» **Exercise text**
<<<<

The result of the execution must be returned in a parameter called @error of type INT and output.
- = 0 It should indicate that the Job was successful. At the end of the Parallel execution, if all the Jobs have been executed correctly, a Commit of the open Transactions will be made.
- != 0 It should indicate that Errors have occurred in the Job. It will cancel the Jobs that are in execution, suspend the execution of the rest of the jobs and a Rollback of the open Transactions will be made.
Each Job runs on a new connection to the Database. It is the way in which Insert Bulk Bestia parallels the 'Jobs'. The following options are established for all connections:
SET ANSI_DEFAULTS OFF;
SET ANSI_WARNINGS, ANSI_PADDING, ANSI_NULLS,
ARITHABORT, QUOTED_IDENTIFIER, CONCAT_NULL_YIELDS_NULL ON;
SET NUMERIC_ROUNDABORT, CURSOR_CLOSE_ON_COMMIT,
IMPLICIT_TRANSACTIONS OFF;
SET REMOTE_PROC_TRANSACTIONS, XACT_ABORT ON;
The last two options, SET REMOTE_PROC_TRANSACTIONS, XACT_ABORT ON, are practically essential when using Linked Servers, since, on the one hand, local transactions to SQL Server will become distributed transactions, and on the other, it will be necessary that if a error in the T-SQL code will reverse the transaction.
Although these options are added by default when opening the connection, they are highly dependent on the work to be done, the desired behavior, the Transactions (local and / or distributed) and the errors. The SET REMOTE_PROC_TRANSACTIONS ON option will depend on how you want Distributed Transactions with MS DTC to behave. Thus, it is recommended to carry out different tests (with and without caused errors) until the appropriate configuration is found.
Parallel Remove
'ibbclr.Parallel_Remove' it simply removes from the list of 'Parallels' the 'Parallel' indicated in its input parameter.
Transactions
As previously mentioned, an artifice has been mounted to handle Transactions, since SQL Server does not allow the execution of processes in parallel within a transaction. This artifice can be useful on certain occasions, but what is really useful is the definition of an algorithm that allows the database to recover from failures. In the next chapter shows an example that uses this technique.
If, in addition to the restrictions imposed by SQL Server for Transactions, it is added that these can "promote" from local transactions to distributed transactions without the programmer being able to control it, the complexity of their treatment, programming and tests grows exponentially.
This section tries to explain in a simple way the treatment that Insert Bulk Bestia does with transactions.

>>>>

» **Source records**
<<<<

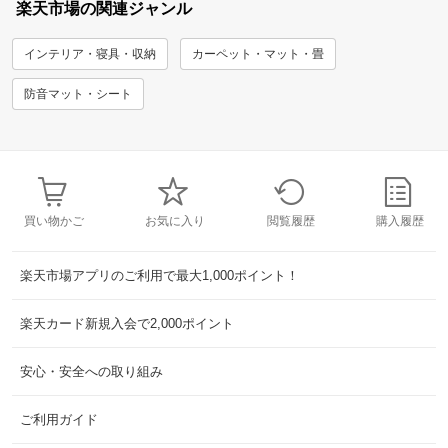
楽天市場の関連ジャンル
インテリア・寝具・収納
カーペット・マット・畳
防音マット・シート
買い物かご
お気に入り
閲覧履歴
購入履歴
楽天市場アプリのご利用で最大1,000ポイント！
楽天カード新規入会で2,000ポイント
安心・安全への取り組み
ご利用ガイド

>>>>

» **What you will do**
(a) In the Insert Bulk Bestia text, what does the procedure 'ibbclr.Parallel_Remove' do?
(b) Please write out every line of the records again word for word, leaving the pictures out of your answer.

» **Your written answers**
(a) It removes the 'Parallel' given in its input parameter from the list of 'Parallels'.

(b)
楽天市場の関連ジャンル
インテリア・寝具・収納
カーペット・マット・畳
防音マット・シート
買い物かご
お気に入り
閲覧履歴
購入履歴
楽天市場アプリのご利用で最大1,000ポイント！
楽天カード新規入会で2,000ポイント
安心・安全への取り組み
ご利用ガイド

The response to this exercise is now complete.